Сначала было немного не по себе, но всё-таки больше забавно. Она подходила к письменному столу, на котором были разбросаны книги, тетради, ручки, карандаши, брала с него что-нибудь и пыталась назвать:
– Это… это, ну… это. Ну как же… Вот, им чертят по этому, – она выводила карандашом на бумаге неровную бледную линию, – и это называется… Нет. Ничего не помню.
На лице её появлялась растерянная улыбка, а взгляд обретал неопределённое выражение, будто глаза никак не могли уловить ни направления внутрь, ни чего-либо внешнего, или выбрать между двумя направлениями. Задумавшись, она выпускала из пальцев карандаш, он с тихим стуком падал и катился по чуть наклонённой крышке стола, останавливаясь всегда в нескольких сантиметрах от края. Из-под дивана вылезал пыльный кот, разбуженный звуками, недолго созерцал стол, будто пытаясь увидеть сквозь его непрозрачные поверхности катящийся карандаш. Поняв, что ровно ничего интересного не случилось, он зевал и вновь забирался под диван. Она, всё ещё растерянно улыбаясь, отходила от стола и медленно опускалась в кресло. Над креслом висел портрет красивого мужчины с породистым европейским лицом. Взгляд мужчины, полный спокойной уверенности в себе, оттенял странным контрастом её нежную несобранность.
Кажется, на портрете изображён этот… как его… Майкл.
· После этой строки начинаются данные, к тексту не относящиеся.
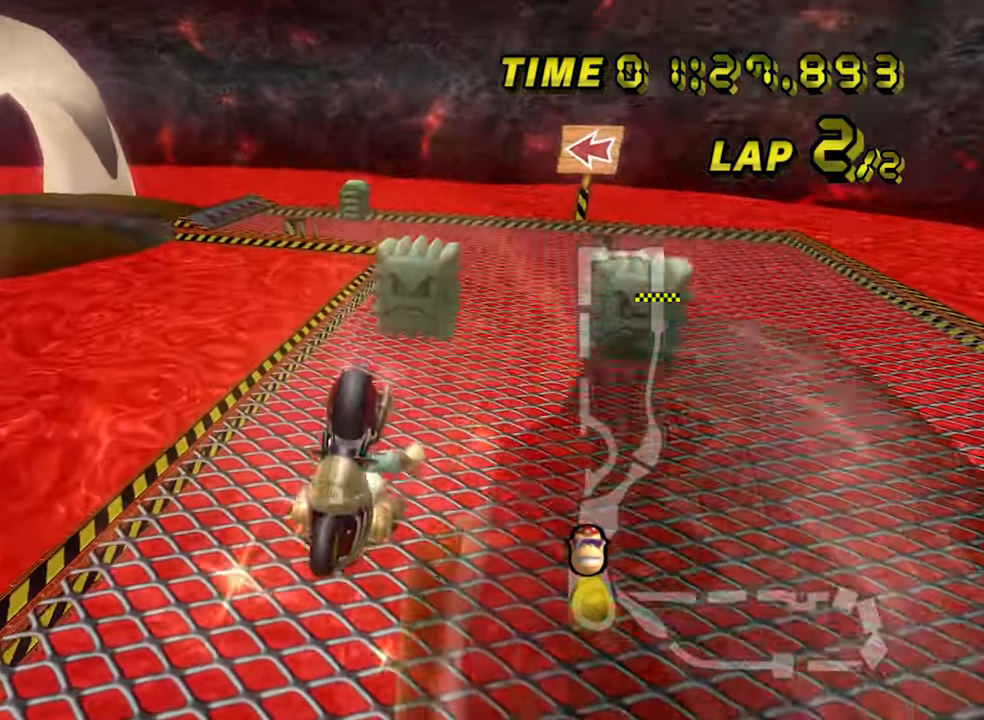
{"dt_ms": 500, "buttons": ["A", "R1"], "left_stick": "left", "events": [[250, "left_stick", "left"]]}
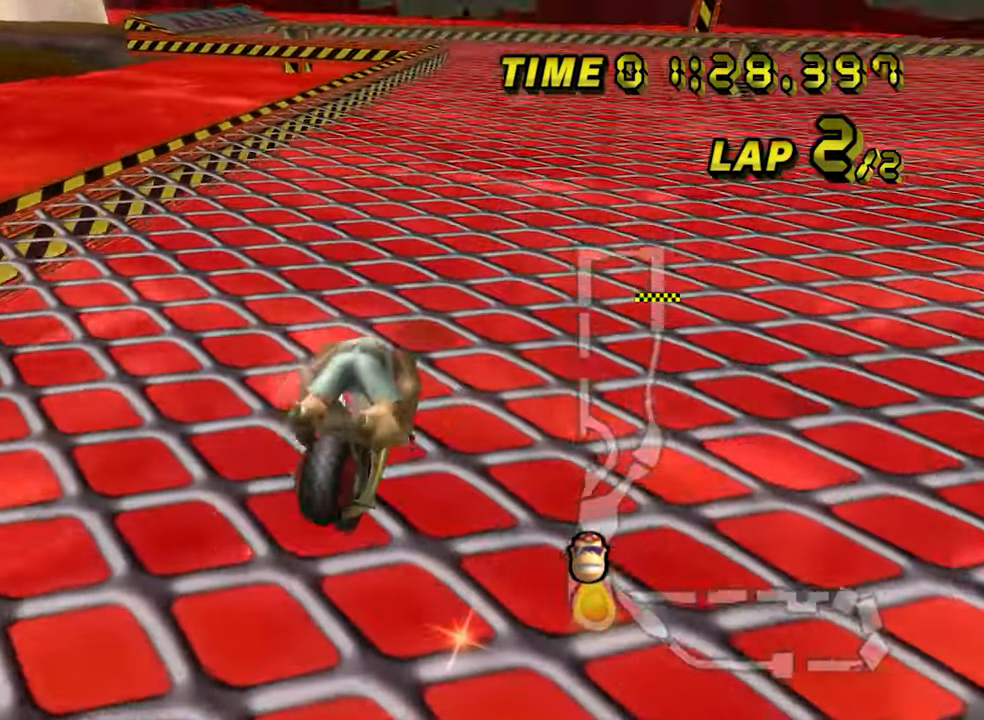
{"dt_ms": 500, "buttons": ["A", "R1"], "left_stick": "up", "events": [[133, "left_stick", "up-right"], [333, "left_stick", "up"]]}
Муж.
Потом стало хуже. Вещи, почувствовав свободу от имён, перестали подчиняться, не испытывая к бывшей хозяйке никакого пиетета, и частенько подшучивали над ней с холодной жестокостью, похожей на жестокость детскую. Вместо чашки в руку вдруг прыгала глубокая тарелка, и чай приходилось пить с помощью суповой ложки. Вместо подушки из шкафа хищно выскакивало одеяло и пыталось удушить её в своих жарких, колючих объятиях. Тогда она плакала, безутешно и горько, как плачут девочки, когда ломается их первая любимая кукла – чувствуя обиду, не имеющую адресата, и оттого гораздо более глубокую и болезненную, чем любая другая обида; в такие минуты даже мужчина на портрете, казалось, терял спокойствие во взоре и выглядел беспомощно, ибо не в силах был помочь. Вещи смягчались и покорно, будто бы извиняясь, предлагали себя использовать, но она не замечала их запоздалой покорности.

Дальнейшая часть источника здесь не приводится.